Cependant, cette œuvre d’entraide s’avéra d’emblée plus complexe à organiser que prévu. La première des difficultés — et non des moindres — était de réunir les fonds nécessaires, sans lesquels aucune action sociale n’est possible.
Le capitaine Rollin, concluant une seconde étude, estimait que l’action sociale ne pouvait perdurer que si :
- elle devenait une mission prioritaire ;
- et surtout, qu’elle devait être totalement indépendante des amicales et sociétés d’anciens légionnaires, qui n’arrivaient pas à se fédérer, se concurrençaient maladroitement, et surtout, n’arrivaient pas à s’organiser.

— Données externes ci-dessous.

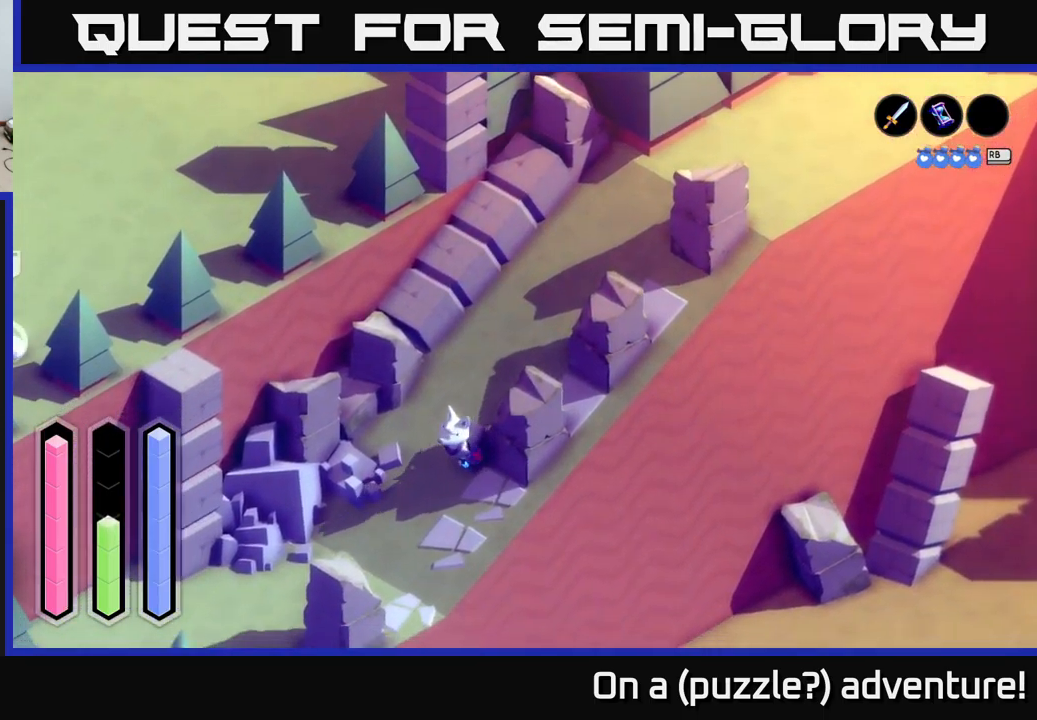
{"buttons": ["A"], "left_stick": "down-left", "right_stick": "center", "events": []}
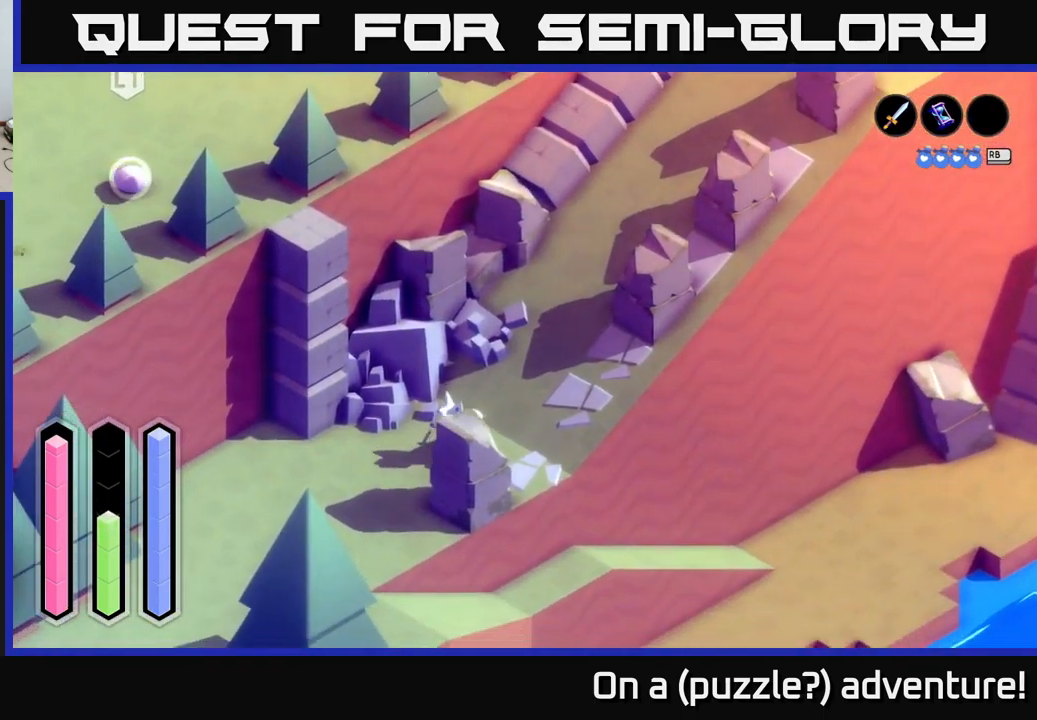
{"buttons": ["A"], "left_stick": "down-left", "right_stick": "center", "events": []}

Fort de ce constat, le fil conducteur qui guida le général se concrétisa par les actions suivantes :
- Procurer un travail avec contrat d’embauche ;
- Orienter ceux qui ne veulent pas se fixer en région marseillaise ;
- Maintenir le contact avec tous les anciens légionnaires ;
- Offrir un refuge aux retraités et réformés ;
- Créer des points d’accueil pour les formalités administratives à Marseille et à Paris ;
- Étudier les modifications à apporter aux lois et règlements en vigueur ;
- Solliciter les offres d’emploi et les centraliser ;
- Intervenir et garder en permanence le contact avec le ministère du Travail ;
- Se procurer les ressources de fonctionnement de ce volet social, les répartir entre les centres d’hébergement ;
- Contrôler l’emploi des fonds pour chacun de ces centres.
C’était, pour le "Père des légionnaires", un autre et nouveau combat : celui, cette fois-ci, contre l’égoïsme et l’indifférence.
Le rayonnement du général Rollet a fait énormément pour stimuler et sacraliser les liens entre la Légion d’active et celle des anciens.
En conclusion : que retenir du « rôle social » du général Rollet ?
Quelles ont été les actions menées sous son influence ?
Son action s’est concrétisée autour de :
- L’abolition du « maquis » des formalités administratives ;
- La mise à jour des livrets individuels ;
- Les rappels de soldes et de primes ;
- L’établissement des pensions de retraite ou de réforme — qui étaient des plus négligées, en particulier pour les réformes d’affections pour lesquelles la présomption d’origine ne pouvait être établie ;
- Le pécule de libération ;
- L’habillement des libérés en vêtements civils corrects et décents, autres que le costume dit « Clémenceau » sans col ;
- Les conditions de transport, différentes de celles qui consistaient à partager les fonds de cale avec les bestiaux… ;
- Les attributions de titres de transport et titres liés aux frais de voyage ;
- La facilité de résider en France pour les anciens de nationalité étrangère, avec la possibilité — certificat de bonne conduite obtenu — de se faire attribuer une carte de séjour ;
- Les aides financières aux centres, à travers de nombreuses sources, comme la Loterie nationale, zone d’influence des « Gueules cassées » ;
- Et enfin, un soutien permanent aux mobilisés, par l’intermédiaire des amicales et des sociétés d’anciens légionnaires.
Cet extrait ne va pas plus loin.